## EXTRAIT ÉTUDIÉ
Au fur et à mesure que les objets apparaissent à l’écran radar, qu’ils changent de cap ou de hauteur ou qu’ils accélèrent, leurs identifiants s’affichent dans l’une des trois zones du support décisionnel. Si un avion change brusquement de cap vers le Halifax et accélère sans autorisation, il passera probablement en code jaune. Le système peut alors déclencher automatiquement l’activation d’un radar de poursuite de missile vers cette cible. Puisque l’avion peut détecter une telle poursuite radar, il pourra informer le centre de contrôle de ses bonnes intentions ou au contraire poursuivre sa manœuvre, ce qui positionnera son symbole en zone rouge.

L’homme avant la machine

«Le logiciel renseigne également l’opérateur sur les justifications de son classement», précise l’informaticien. À tout moment, l’opérateur peut donc déclasser manuellement une menace s’il possède d’autres informations pertinentes, comme celles liées au contexte politique. Lorsqu’il y a plusieurs dizaines de bâtiments militaires d’une force multinationale, d’avions militaires ou civils ou de simples pêcheurs en mer, un tel support décisionnel pourrait alléger la charge cognitive de l’opérateur.

«Les chercheurs militaires reconnaissent que notre qualification des menaces est correcte, toutefois les experts militaires doivent encore l’évaluer avec leurs propres critères dans un contexte opérationnel», précise Froduald Kabanza. De leur côté, les informaticiens de Sherbrooke chercheront à développer l’analyse de menaces de groupe qui n’a pas encore été traitée ainsi qu’un planificateur de réponses appropriées.

Stimuler le recrutement d’étudiants par le jeu

Pourquoi avoir également développé une version ludique de ces recherches fondamentales en intelligence artificielle? La réponse est simple : alors que le volet militaire était lancé depuis plus d’un an, aucun étudiant ne souhaitait y travailler malgré un support financier attrayant. Dès que le volet sur les jeux a été proposé, les meilleurs étudiants d’informatique ont embarqué dans le projet.

«Je trouvais beaucoup plus de liberté à travailler sur un jeu que sur un projet militaire où des paramètres plus stricts peuvent être imposés», témoigne Francis Bisson, étudiant à la maîtrise en informatique. Dans le même laboratoire, l’étudiant démarre une partie StarCraft enregistrée et ouvre une fenêtre du support décisionnel où s’affichent les différentes stratégies probables (P) des Zergs : constitution d’unités Zerglings P(0.5), Hydralisks P(0,2), Mutalisks P(0.1)…

L’intelligence artificielle en expansion dans les jeux

Pour les producteurs de jeux, l’apport d’intelligence artificielle pourrait signifier des gains de productivité puisque le jeu pourrait s’adapter intelligemment au joueur sans avoir de multiples niveaux à programmer. D’ailleurs, le domaine attire de plus en plus de chercheurs qui, pour la première fois, s’affronteront en octobre à l’Université Stanford en Californie, à la compétition StarCraft avec support en intelligence artificielle de l’Artificial Intelligence and Interactive Digital Entertainment Conference.

## CONSIGNE A
Dites si chacune des affirmations suivantes concorde avec l'extrait sur le support décisionnel en intelligence artificielle, en répondant par oui ou par non et en citant les mots de l'extrait qui tranchent : (i) le système peut activer de lui-même un radar de poursuite de missile vers une cible ; (ii) l'opérateur n'a jamais la possibilité de déclasser une menace à la main ; (iii) les étudiants se sont montrés nombreux à vouloir travailler sur le volet militaire dès son lancement.
## CONSIGNE B
Recopiez sans modification le passage de l'extrait sur le support décisionnel qui s'ouvre sur les mots contenant « Pourquoi avoir également » et se referme sur « dans le projet. ».
Appuyez-vous uniquement sur l'extrait.

[Enregistrements tirés d'une collection]
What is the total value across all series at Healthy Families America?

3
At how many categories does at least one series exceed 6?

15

## CORRIGÉ A
(i) Oui : « Le système peut alors déclencher automatiquement l’activation d’un radar de poursuite de missile vers cette cible. »
(ii) Non : « À tout moment, l’opérateur peut donc déclasser manuellement une menace s’il possède d’autres informations pertinentes »
(iii) Non : « aucun étudiant ne souhaitait y travailler malgré un support financier attrayant »

## CORRIGÉ B
Pourquoi avoir également développé une version ludique de ces recherches fondamentales en intelligence artificielle? La réponse est simple : alors que le volet militaire était lancé depuis plus d’un an, aucun étudiant ne souhaitait y travailler malgré un support financier attrayant. Dès que le volet sur les jeux a été proposé, les meilleurs étudiants d’informatique ont embarqué dans le projet.